Task brief: Only the lines from the one that includes "coffee maker: none [357,217,497,374]" through the last line below belong in the reply, copied exactly and without pictures.

[Household object change records]
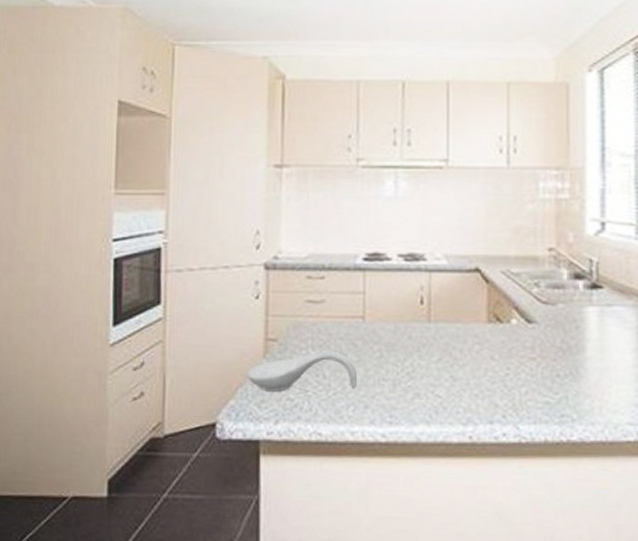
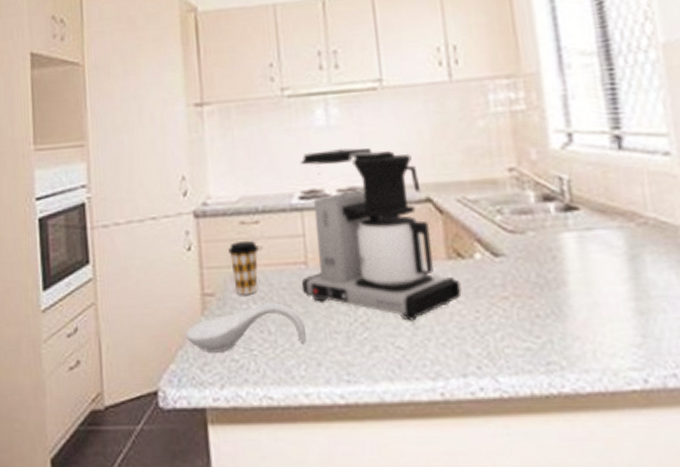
coffee cup: none [294,293,322,342] -> present [228,240,259,295]
coffee maker: none [357,217,497,374] -> present [300,148,462,321]

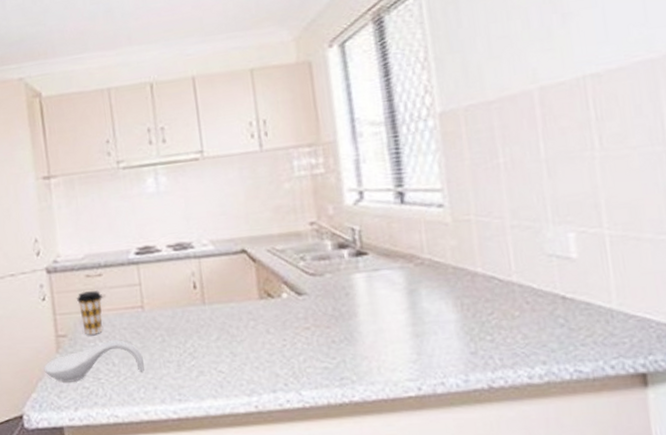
coffee maker: present [300,148,462,321] -> none [135,210,272,350]

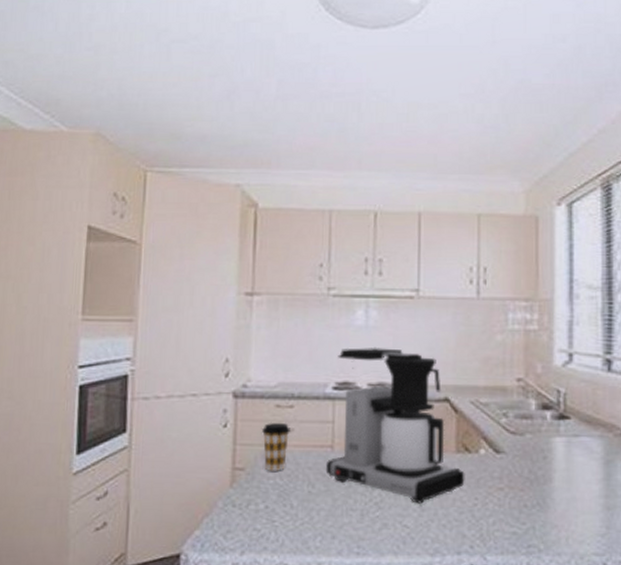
spoon rest: present [44,340,145,383] -> none [213,480,326,522]
coffee maker: none [135,210,272,350] -> present [325,347,465,504]

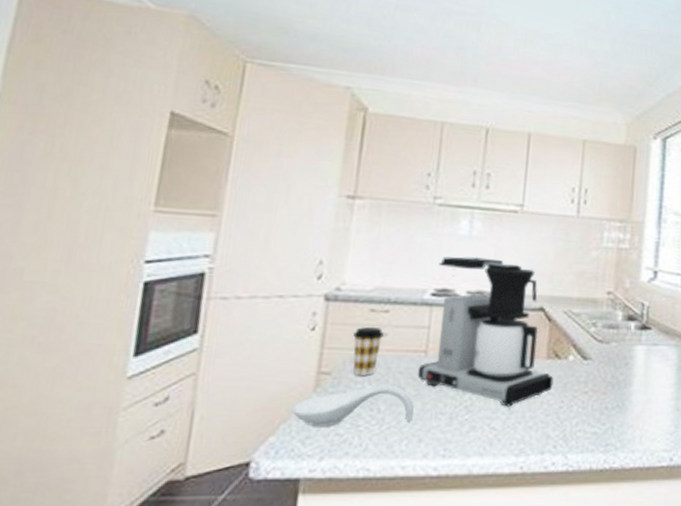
spoon rest: none [213,480,326,522] -> present [292,384,414,427]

Your response:
coffee maker: none [357,217,497,374] -> present [300,148,462,321]

coffee maker: present [300,148,462,321] -> none [135,210,272,350]

spoon rest: present [44,340,145,383] -> none [213,480,326,522]
coffee maker: none [135,210,272,350] -> present [325,347,465,504]

spoon rest: none [213,480,326,522] -> present [292,384,414,427]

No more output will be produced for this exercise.